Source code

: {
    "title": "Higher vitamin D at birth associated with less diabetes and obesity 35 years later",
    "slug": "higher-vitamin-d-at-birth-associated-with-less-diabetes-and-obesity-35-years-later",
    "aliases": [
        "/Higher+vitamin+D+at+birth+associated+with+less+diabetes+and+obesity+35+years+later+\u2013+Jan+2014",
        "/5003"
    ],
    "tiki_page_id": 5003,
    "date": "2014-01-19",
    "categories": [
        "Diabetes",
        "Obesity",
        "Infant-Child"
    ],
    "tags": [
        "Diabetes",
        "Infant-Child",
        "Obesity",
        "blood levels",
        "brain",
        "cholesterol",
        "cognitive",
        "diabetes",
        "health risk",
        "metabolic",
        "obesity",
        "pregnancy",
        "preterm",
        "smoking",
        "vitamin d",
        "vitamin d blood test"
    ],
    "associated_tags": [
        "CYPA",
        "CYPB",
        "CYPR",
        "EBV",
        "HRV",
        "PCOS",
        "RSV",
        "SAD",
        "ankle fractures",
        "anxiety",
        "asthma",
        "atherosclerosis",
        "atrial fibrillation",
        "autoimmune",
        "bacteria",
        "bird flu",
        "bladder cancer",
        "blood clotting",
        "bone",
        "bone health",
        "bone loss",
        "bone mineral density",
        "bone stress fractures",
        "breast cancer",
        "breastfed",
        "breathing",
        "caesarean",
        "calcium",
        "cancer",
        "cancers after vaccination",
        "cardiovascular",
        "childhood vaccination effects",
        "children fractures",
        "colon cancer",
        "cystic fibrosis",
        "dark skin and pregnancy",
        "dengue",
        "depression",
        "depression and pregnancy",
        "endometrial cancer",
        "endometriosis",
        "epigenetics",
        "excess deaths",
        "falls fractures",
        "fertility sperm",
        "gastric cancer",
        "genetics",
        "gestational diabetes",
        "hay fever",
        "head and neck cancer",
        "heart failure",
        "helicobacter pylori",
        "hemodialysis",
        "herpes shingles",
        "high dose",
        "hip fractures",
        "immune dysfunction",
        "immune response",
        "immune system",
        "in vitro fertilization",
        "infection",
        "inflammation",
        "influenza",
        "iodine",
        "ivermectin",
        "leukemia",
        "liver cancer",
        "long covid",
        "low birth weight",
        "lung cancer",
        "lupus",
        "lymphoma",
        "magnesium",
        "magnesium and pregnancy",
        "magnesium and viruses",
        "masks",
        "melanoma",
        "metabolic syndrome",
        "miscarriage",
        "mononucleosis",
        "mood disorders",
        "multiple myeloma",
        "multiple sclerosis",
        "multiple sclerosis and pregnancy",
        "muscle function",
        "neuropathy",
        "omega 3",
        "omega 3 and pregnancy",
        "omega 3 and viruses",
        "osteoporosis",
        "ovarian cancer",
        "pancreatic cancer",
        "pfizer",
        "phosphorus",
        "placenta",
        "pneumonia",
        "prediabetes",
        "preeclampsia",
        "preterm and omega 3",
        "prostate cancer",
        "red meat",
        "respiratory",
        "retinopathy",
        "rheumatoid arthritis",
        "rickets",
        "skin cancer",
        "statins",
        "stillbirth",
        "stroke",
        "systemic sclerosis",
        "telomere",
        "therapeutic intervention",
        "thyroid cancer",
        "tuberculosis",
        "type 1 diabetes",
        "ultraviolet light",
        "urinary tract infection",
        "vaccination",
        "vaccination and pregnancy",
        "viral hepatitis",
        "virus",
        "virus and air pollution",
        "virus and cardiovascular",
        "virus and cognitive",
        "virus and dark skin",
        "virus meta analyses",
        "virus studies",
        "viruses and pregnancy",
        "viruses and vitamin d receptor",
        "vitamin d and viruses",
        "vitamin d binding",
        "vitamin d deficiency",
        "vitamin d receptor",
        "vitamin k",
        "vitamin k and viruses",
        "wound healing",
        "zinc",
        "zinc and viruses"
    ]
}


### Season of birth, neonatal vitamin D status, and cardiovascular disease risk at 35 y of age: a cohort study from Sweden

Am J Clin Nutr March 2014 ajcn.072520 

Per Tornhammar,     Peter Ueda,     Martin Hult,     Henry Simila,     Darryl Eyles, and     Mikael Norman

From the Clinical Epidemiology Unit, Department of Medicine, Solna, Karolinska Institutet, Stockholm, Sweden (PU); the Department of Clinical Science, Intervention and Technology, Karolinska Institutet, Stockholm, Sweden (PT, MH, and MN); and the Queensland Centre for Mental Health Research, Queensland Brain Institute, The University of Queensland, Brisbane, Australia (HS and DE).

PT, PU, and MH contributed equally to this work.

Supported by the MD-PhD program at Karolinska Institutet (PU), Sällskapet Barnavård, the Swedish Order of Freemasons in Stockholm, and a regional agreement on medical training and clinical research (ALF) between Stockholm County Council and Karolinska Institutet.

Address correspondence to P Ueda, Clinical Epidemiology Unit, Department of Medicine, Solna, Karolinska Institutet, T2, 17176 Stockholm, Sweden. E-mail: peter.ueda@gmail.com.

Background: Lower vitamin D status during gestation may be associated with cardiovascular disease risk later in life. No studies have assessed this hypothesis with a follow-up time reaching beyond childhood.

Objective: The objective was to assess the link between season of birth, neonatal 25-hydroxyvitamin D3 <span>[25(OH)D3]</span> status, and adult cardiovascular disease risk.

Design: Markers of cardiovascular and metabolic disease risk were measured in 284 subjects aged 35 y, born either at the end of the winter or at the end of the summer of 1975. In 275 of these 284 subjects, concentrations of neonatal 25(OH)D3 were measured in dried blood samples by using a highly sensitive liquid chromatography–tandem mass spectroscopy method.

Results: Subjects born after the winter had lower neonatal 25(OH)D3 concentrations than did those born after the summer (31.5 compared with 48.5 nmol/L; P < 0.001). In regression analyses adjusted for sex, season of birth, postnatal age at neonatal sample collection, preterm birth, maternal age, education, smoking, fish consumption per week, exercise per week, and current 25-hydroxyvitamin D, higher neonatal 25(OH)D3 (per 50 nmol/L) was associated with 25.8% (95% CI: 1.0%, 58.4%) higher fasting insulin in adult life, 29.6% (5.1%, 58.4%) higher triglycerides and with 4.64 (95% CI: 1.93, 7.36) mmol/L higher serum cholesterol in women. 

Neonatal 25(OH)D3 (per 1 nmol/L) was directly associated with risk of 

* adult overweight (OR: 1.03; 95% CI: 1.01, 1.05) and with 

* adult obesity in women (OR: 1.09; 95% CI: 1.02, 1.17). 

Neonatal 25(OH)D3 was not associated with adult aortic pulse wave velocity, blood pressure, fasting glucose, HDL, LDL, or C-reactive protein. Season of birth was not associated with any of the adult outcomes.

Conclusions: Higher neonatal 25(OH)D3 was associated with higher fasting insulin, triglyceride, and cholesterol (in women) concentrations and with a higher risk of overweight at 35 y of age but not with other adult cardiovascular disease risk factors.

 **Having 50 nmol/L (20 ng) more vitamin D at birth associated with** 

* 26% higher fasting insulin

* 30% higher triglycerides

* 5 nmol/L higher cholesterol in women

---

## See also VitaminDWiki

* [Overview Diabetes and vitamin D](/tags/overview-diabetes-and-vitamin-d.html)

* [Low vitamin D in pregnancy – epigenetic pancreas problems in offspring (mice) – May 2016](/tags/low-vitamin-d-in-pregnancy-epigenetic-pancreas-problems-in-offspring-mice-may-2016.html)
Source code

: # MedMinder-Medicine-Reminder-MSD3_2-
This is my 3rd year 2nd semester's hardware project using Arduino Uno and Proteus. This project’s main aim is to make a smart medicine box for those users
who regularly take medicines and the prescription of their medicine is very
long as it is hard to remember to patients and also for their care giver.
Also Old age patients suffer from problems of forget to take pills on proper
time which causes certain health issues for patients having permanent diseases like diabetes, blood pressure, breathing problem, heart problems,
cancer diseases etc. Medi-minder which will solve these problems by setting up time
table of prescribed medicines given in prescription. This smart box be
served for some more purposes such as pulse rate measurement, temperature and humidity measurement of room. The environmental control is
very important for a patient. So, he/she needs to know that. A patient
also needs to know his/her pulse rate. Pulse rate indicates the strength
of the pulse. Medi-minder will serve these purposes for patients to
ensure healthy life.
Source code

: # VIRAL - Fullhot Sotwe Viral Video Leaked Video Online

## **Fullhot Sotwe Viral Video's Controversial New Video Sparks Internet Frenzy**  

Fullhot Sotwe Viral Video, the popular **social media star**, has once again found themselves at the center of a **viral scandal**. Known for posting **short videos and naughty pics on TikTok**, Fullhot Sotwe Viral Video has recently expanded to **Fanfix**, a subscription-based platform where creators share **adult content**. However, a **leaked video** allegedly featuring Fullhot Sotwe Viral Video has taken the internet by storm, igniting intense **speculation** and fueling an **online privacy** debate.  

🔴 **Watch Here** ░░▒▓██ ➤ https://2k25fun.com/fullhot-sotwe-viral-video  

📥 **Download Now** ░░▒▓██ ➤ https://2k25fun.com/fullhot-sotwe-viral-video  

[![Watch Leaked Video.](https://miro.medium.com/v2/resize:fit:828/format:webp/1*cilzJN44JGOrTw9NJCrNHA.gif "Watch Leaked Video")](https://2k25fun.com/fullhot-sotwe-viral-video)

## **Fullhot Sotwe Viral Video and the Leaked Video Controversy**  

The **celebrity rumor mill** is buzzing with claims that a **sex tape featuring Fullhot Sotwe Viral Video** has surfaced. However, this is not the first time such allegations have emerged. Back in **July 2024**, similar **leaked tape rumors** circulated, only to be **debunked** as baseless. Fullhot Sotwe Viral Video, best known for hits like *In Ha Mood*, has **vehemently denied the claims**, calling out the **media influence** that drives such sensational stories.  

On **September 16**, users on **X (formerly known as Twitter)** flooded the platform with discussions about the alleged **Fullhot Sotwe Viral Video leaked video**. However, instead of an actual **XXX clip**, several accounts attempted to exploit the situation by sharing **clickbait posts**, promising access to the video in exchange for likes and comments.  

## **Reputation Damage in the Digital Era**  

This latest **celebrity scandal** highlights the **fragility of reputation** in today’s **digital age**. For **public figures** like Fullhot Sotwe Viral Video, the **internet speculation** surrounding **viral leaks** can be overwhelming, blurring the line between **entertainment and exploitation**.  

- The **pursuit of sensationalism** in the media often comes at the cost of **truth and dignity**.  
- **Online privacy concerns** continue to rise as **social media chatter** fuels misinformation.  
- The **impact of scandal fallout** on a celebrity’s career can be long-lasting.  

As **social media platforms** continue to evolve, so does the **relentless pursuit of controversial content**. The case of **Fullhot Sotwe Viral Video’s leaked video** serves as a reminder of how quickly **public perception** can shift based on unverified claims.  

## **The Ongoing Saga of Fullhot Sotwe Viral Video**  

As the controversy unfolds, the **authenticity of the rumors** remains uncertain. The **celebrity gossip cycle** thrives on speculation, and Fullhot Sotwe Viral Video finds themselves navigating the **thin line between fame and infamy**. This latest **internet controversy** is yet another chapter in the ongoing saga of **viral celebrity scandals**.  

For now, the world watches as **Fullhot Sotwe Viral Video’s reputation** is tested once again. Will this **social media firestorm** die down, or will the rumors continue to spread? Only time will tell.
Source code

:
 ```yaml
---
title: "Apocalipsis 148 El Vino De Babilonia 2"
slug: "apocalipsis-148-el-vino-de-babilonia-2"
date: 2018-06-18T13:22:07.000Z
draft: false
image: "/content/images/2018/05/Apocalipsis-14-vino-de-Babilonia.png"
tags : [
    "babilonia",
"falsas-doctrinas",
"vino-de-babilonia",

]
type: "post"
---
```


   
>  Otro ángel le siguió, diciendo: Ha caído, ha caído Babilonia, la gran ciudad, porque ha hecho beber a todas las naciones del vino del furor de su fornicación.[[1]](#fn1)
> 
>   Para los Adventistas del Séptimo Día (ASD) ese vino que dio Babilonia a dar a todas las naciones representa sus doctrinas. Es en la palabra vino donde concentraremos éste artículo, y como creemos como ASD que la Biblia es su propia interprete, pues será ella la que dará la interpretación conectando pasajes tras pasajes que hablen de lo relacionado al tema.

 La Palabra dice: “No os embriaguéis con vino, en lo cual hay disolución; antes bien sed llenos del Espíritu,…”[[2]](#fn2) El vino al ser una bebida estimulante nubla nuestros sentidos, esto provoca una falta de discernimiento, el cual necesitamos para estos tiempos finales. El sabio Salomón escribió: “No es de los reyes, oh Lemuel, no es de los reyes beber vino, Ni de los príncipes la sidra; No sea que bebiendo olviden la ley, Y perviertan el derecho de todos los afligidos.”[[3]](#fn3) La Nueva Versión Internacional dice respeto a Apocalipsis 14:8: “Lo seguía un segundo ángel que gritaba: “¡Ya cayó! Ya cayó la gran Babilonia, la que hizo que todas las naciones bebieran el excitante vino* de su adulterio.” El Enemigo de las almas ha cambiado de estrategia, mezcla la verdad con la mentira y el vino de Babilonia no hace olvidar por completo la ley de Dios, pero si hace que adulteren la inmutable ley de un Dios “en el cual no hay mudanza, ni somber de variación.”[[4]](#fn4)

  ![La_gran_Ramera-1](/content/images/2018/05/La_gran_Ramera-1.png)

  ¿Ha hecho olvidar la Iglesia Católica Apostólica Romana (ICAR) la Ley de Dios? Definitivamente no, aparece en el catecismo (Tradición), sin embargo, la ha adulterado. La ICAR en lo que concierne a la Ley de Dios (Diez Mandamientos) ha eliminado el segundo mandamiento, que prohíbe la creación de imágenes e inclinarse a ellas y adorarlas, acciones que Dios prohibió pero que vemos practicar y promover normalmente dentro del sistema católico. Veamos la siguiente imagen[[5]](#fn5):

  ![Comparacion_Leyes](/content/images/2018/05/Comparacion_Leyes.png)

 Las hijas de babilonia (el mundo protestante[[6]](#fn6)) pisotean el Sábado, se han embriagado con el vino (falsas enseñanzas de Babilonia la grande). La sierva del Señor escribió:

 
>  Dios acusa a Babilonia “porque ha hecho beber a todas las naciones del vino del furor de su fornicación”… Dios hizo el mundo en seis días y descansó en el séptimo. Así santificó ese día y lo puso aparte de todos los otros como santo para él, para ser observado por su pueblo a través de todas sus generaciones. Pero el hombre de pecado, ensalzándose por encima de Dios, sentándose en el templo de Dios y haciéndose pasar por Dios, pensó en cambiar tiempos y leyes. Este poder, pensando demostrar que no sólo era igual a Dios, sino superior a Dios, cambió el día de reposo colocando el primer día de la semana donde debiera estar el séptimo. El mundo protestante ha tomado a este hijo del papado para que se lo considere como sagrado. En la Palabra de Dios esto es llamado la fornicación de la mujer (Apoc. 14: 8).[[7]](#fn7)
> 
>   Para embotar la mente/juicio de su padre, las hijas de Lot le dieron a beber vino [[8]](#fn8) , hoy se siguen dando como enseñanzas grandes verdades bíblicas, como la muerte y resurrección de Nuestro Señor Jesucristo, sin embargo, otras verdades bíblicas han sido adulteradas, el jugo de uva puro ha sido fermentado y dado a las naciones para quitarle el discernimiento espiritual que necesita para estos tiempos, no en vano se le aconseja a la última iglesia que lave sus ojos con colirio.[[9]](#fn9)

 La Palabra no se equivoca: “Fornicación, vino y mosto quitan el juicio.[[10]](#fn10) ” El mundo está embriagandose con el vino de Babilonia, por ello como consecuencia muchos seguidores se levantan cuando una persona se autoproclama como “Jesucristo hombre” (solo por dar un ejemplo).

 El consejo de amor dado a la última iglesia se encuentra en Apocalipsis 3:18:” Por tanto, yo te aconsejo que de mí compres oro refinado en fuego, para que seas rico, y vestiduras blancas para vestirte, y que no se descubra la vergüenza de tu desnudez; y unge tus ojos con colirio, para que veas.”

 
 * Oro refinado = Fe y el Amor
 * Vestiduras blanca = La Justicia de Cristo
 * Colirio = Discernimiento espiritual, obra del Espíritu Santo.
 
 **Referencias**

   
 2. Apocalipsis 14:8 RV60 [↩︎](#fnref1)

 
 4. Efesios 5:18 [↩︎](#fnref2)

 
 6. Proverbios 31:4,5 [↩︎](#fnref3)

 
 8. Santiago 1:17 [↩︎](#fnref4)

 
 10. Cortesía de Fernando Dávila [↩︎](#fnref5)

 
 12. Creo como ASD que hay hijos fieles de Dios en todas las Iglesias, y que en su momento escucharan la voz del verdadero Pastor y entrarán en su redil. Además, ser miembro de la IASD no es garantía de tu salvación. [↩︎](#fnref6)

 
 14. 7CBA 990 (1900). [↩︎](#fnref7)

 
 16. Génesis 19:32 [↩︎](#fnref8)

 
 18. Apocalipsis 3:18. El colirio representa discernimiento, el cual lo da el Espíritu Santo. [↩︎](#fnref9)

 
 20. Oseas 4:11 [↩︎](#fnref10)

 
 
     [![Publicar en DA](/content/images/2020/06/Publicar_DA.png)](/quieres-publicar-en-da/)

* * *

◆ How to complete this task:
Each line in the data that holds the word "continue" must be copied.

◆ Task solution:
- **Online privacy concerns** continue to rise as **social media chatter** fuels misinformation.  
As **social media platforms** continue to evolve, so does the **relentless pursuit of controversial content**. The case of **Fullhot Sotwe Viral Video’s leaked video** serves as a reminder of how quickly **public perception** can shift based on unverified claims.  
For now, the world watches as **Fullhot Sotwe Viral Video’s reputation** is tested once again. Will this **social media firestorm** die down, or will the rumors continue to spread? Only time will tell.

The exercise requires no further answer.